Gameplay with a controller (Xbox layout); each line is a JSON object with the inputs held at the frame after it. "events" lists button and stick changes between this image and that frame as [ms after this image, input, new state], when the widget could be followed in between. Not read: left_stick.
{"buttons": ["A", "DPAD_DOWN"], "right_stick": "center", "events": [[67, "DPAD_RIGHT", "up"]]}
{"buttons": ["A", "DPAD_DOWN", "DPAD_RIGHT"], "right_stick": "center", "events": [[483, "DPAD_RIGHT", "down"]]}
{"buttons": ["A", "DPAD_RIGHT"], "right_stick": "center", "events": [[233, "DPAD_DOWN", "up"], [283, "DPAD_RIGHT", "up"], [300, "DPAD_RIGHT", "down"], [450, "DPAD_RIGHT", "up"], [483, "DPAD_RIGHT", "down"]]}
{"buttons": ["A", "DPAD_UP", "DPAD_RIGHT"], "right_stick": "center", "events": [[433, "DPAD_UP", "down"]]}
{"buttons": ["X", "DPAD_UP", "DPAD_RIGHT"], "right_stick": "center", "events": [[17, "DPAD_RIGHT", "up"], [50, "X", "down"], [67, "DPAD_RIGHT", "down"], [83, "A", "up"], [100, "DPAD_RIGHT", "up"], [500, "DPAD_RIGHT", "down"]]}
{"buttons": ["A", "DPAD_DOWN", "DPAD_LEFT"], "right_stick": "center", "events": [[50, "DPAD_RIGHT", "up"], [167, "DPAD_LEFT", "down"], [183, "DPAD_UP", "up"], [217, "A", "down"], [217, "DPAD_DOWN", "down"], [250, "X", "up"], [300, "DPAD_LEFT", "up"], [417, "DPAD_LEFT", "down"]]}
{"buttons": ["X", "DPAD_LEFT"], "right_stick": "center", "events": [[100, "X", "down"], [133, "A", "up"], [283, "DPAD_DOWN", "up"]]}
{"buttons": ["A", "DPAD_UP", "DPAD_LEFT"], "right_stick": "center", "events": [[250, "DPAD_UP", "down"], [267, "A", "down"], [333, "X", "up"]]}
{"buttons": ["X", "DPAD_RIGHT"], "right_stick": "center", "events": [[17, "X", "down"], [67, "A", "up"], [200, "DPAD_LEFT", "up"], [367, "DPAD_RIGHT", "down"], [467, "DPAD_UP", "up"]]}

Exercise instructions: Retype every entry, keeping each character as it was.

Exercise response:
Gameplay with a controller (Xbox layout); each line is a JSON object with the inputs held at the frame after it. "events" lists button and stick changes between this image and that frame as [ms after this image, input, new state], when the widget could be followed in between. Not read: left_stick.
{"buttons": ["A", "DPAD_DOWN"], "right_stick": "center", "events": [[67, "DPAD_RIGHT", "up"]]}
{"buttons": ["A", "DPAD_DOWN", "DPAD_RIGHT"], "right_stick": "center", "events": [[483, "DPAD_RIGHT", "down"]]}
{"buttons": ["A", "DPAD_RIGHT"], "right_stick": "center", "events": [[233, "DPAD_DOWN", "up"], [283, "DPAD_RIGHT", "up"], [300, "DPAD_RIGHT", "down"], [450, "DPAD_RIGHT", "up"], [483, "DPAD_RIGHT", "down"]]}
{"buttons": ["A", "DPAD_UP", "DPAD_RIGHT"], "right_stick": "center", "events": [[433, "DPAD_UP", "down"]]}
{"buttons": ["X", "DPAD_UP", "DPAD_RIGHT"], "right_stick": "center", "events": [[17, "DPAD_RIGHT", "up"], [50, "X", "down"], [67, "DPAD_RIGHT", "down"], [83, "A", "up"], [100, "DPAD_RIGHT", "up"], [500, "DPAD_RIGHT", "down"]]}
{"buttons": ["A", "DPAD_DOWN", "DPAD_LEFT"], "right_stick": "center", "events": [[50, "DPAD_RIGHT", "up"], [167, "DPAD_LEFT", "down"], [183, "DPAD_UP", "up"], [217, "A", "down"], [217, "DPAD_DOWN", "down"], [250, "X", "up"], [300, "DPAD_LEFT", "up"], [417, "DPAD_LEFT", "down"]]}
{"buttons": ["X", "DPAD_LEFT"], "right_stick": "center", "events": [[100, "X", "down"], [133, "A", "up"], [283, "DPAD_DOWN", "up"]]}
{"buttons": ["A", "DPAD_UP", "DPAD_LEFT"], "right_stick": "center", "events": [[250, "DPAD_UP", "down"], [267, "A", "down"], [333, "X", "up"]]}
{"buttons": ["X", "DPAD_RIGHT"], "right_stick": "center", "events": [[17, "X", "down"], [67, "A", "up"], [200, "DPAD_LEFT", "up"], [367, "DPAD_RIGHT", "down"], [467, "DPAD_UP", "up"]]}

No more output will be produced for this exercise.